--- REQUIRED ACTION 1 ---
In the post about Ringo Starr and the Beatles, on what date did Ringo Starr replace Pete Best as the Beatles' drummer?
--- REQUIRED ACTION 2 ---
Write the next part of the post about Ringo Starr and the Beatles, picking up after its final sentence.

Post by ronprice on Sept 27, 2008 4:23:54 GMT
On 16 August 1962 Ringo Starr, one of Liverpool’s and Britain’s best drummers, replaced Pete Best as the Beatles’drummer.(1) The Beatles were, by then, recording with EMI/Parlophone Records. George Martin was their producer. Their first recording session with Ringo Starr was on 4 September 1962. On 11 September Ringo Starr played tambourine on "Love Me Do" and maracas on "P.S. I Love You.” Session drummer Andy White was hired to play drums. Before Ringo Starr starred on drums were measured by their soloing ability and virtuosity. Ringo's popularity brought forth a new paradigm in how the public came to see drummers. Due to Ringo’s style and approach, the public started to see the drummer as an equal participant in the compositional aspect of a group’s songs. One of Ringo's great qualities was that he composed unique, stylistic drum parts. His drumming parts possess a signature in the Beatles’ songs; his varied and advanced drumming techniques allow listeners to identify a Beatles song without evening hearing the rest of the music.(2) Ringo was the first of the English rock drummers of the '60s to define the archetype of the present-day rock drummer." -Ron Price with thanks to(1) Barry Miles, Paul McCartney: Many Years From Now, Henry Holt & Company, N.Y., 1997; and(2) Robyn Flans, “Hall of Fame: Ringo Starr,” internet site: Percussive Arts Society.
The Beatles' first televised performance was on People and Places. It was transmitted live from Manchester by Granada Television on 17 October 1962 during the Cuban Missile Crisis. Art Roberts, music director of popular Chicago radio station WLS, placed "Please Please Me" into radio rotation in late February 1963, arguably the first time a Beatles record was heard on American radio.3 –Ron Price with thanks to internet site “beatles.startingiseasy.com.”
While Ringo was making his entry as drummer in the world of the Beatles, I was 18 finishing my adolescent baseball career pitching my last game against Oshawa in Ontario for the Burlington Juvenile All-Stars and finishing my summer job with the Dundas Confectionary Company. I was also just starting my most demanding academic year, grade 13 in Ontario and unobtrusively beginning my pioneer life for the Canadian Baha’i community. While the Beatles were going on TV for the first time in October 1962, as I say, the Cuban Missile Crisis was mounting to a fever-pitch and my society was as close to nuclear war as it would get in my adolescent and young adult life.

--- DATA SECTION ---
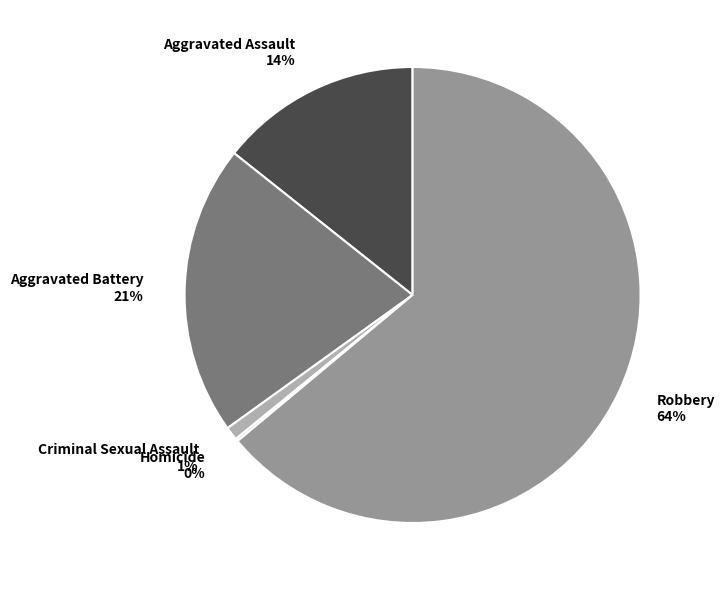

To the nearest percent, what is the difference between the Criminal Sexual Assault and Aggravated Assault slice percentages?

13%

--- ANSWER BOX 1 ---
16 August 1962

--- ANSWER BOX 2 ---
All these juxtapositions, societal crises, an incipient Beatlemania and a general sense of the transitions in my life, though, were unknown to me. I was at that time buckling down, settled into, the task of getting through nine subjects at Dundas District High School. I was in love with a girl in Michigan. In August 1962, just days before Ringo had his first session as the drummer for the Beatles, I had touched the warm skin of a girl’s breast for the first time in my life. I was living with my mother and father at 47 Tweedsmuir Avenue in Dundas, a small town in the Golden Triangle of southern Ontario. My mother was working in her last year of employment at McMaster University in the Overseas Students Department as a secretary. My father was 67, had just retired and in three years would die of an aneurism, a localized balloon-like bulge of a blood vessel.
So much going on all around me, then
in that hot August of ’62 and an autumn
that took my world to annihilation’s edge
with Ringo getting a bigger break than he
then knew that summer and me getting a
bigger break than I knew at the time
pioneering for a Movement that had
just struck its head above the ground,
but with my mind and emotions filled
to overflowing with the first taste of
anything one could call romance and
nine subjects that would make or break
my academic life, my career and what
direction my life would take back then
when the world stood at oblivion’s edge.
Ron Price
26 September 2008
The Beatles' first televised performance was on People and Places. It was transmitted live from Manchester by Granada Television on 17 October 1962 during the Cuban Missile Crisis. Art Roberts, music director of popular Chicago radio station WLS, placed "Please Please Me" into radio rotation in late February 1963, arguably the first time a Beatles record was heard on American radio.3 –Ron Price with thanks to internet site “beatles.startingiseasy.com.”
While Ringo was making his entry as drummer in the world of the Beatles, I was 18 finishing my adolescent baseball career pitching my last game against Oshawa in Ontario for the Burlington Juvenile All-Stars and finishing my summer job with the Dundas Confectionary Company. I was also just starting my most demanding academic year, grade 13 in Ontario and unobtrusively beginning my pioneer life for the Canadian Baha’i community. While the Beatles were going on TV for the first time in October 1962, as I say, the Cuban Missile Crisis was mounting to a fever-pitch and my society was as close to nuclear war as it would get in my adolescent and young adult life.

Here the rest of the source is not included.